今回の特集では、初期の2枚『天使と小悪魔』『ライオンハート』で、イノセントでありながら小悪魔的なエロティシズムも漂わすケイトを味わい、6枚目の『センシュアル・ワールド』では、神がかった大きな包容力と汎ヨーロッパ的なサウンドで陶酔の世界へと誘うケイトに浸っていただきたい。それが、新作『エアリアル』を理解する手がかりになるはずだ。(Text/遠藤哲夫)
ケイトは80年にピーター・ゲイブリエルの『V』にゲスト参加し、「Games Without Frontiers」をデュエットする。この時の録音作業に大きなショックを受けた彼女は、初のセルフ・プロデュース作となる『ドリーミング』で、デジタル・サンプリングを導入し、凝りに凝った作品を完成させる。そこでのエスニック風味は『愛のかたち』を経て、この『センシュアル・ワールド』でより肉感的な豊かさを伴って開花する。『ドリーミング』を出してから、精神を病んだと思われてた時期があったが、アイルランドやブルガリアの民族音楽に触れることで、生命力を取り戻したと言うべきか?デイヴィ・スピラーンのイーリアン・パイプの音が響きわたる「センシュアル・ワールド」やトリオ・ブルガルカと共演した「ロケッツ・テイル」の斬新な試みは、ケイトの独自性を際立たせている。「リーチング・アウト」の高揚感や「ディス・ウーマンズ・ワーク」の繊細な優しさも聴きどころ。
ピーター・ゲイブリエルが在籍していた初期のジェネシスは英国情緒をプンプンに漂わせていたプログレ・バンドだった。ソロとなったピーターは、ケイトと親交を持ち86年には「Don't Give Up」のデュエットによるヒット曲も放つ。本作はジェネシスの4作目にあたる名盤であり、ゲイブリエルの七変化のヴォーカルをはじめ、ソングライティングの手法などもケイトに大きな影響を与えているはず。
ケイト・フォロワーに入れるのは微妙であるが、同じアイリッシュの血が流れるという点では、アーティスティックな部分で共通性がある。特にこの『Universal Mother』というアルバムは、シニードの女性としての母性愛や柔らかな感情を表に出したアルバムであり、ケイトの『愛のかたち』や『センシュアル・ワールド』に近いものがある。「Thank You For Hearing Me」など、癒される曲が並ぶ。
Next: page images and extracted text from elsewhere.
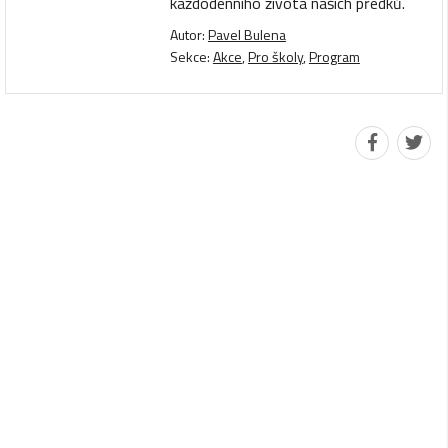
každodenního života našich předků.
Autor:
Pavel Bulena
Sekce:
Akce
,
Pro školy
,
Program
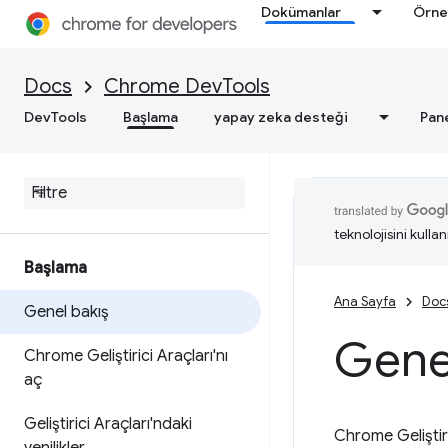
Dokümanlar
Örne
Docs
Chrome DevTools
DevTools
Başlama
yapay zeka desteği
Pan
teknolojisini kullan
Başlama
Ana Sayfa
Doc
Genel bakış
Gene
Chrome Geliştirici Araçları'nı
aç
Geliştirici Araçları'ndaki
Chrome Geliştir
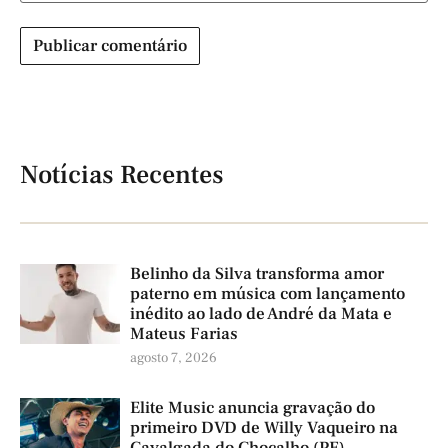
Notícias Recentes
Belinho da Silva transforma amor
paterno em música com lançamento
inédito ao lado de André da Mata e
Mateus Farias
agosto 7, 2026
Elite Music anuncia gravação do
primeiro DVD de Willy Vaqueiro na
Cavalgada do Chocalho (PE)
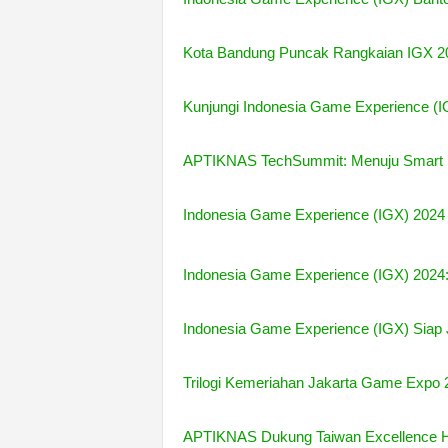
Kota Bandung Puncak Rangkaian IGX 202
Kunjungi Indonesia Game Experience (
APTIKNAS TechSummit: Menuju Smart N
Indonesia Game Experience (IGX) 2024
Indonesia Game Experience (IGX) 2024: 
Indonesia Game Experience (IGX) Siap 
Trilogi Kemeriahan Jakarta Game Expo 2
APTIKNAS Dukung Taiwan Excellence 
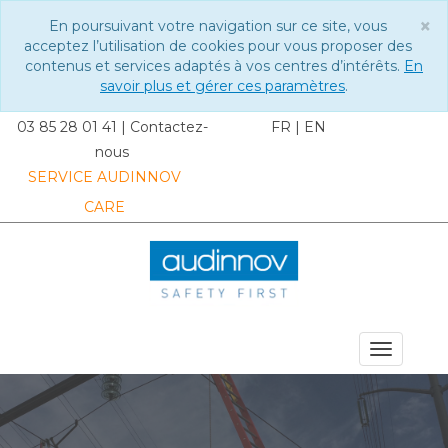
×
En poursuivant votre navigation sur ce site, vous
C
acceptez l’utilisation de cookies pour vous proposer des
contenus et services adaptés à vos centres d’intérêts.
En
savoir plus et gérer ces paramètres
.
03 85 28 01 41
|
Contactez-
FR
|
EN
nous
SERVICE AUDINNOV
CARE
MENU DU SITE
Toggle
navigat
独特の退廃美を漂わす、超美形シンガーのアリソン・ゴールドフラップ率いるエレクトロ・バンドがゴールドフラップ。ルックスは勿論、1作目『フェルトマウンテン』で聴けた田園風景的な世界もどこかケイト・ブッシュを思わせるものがあった。だが、2作目の『ブラックチェリー』からダークでデカダンな世界へとイメージ・チェンジ。3作目『スーパーネイチャー』からのシングルが「Number 1」と「Ooh La La」!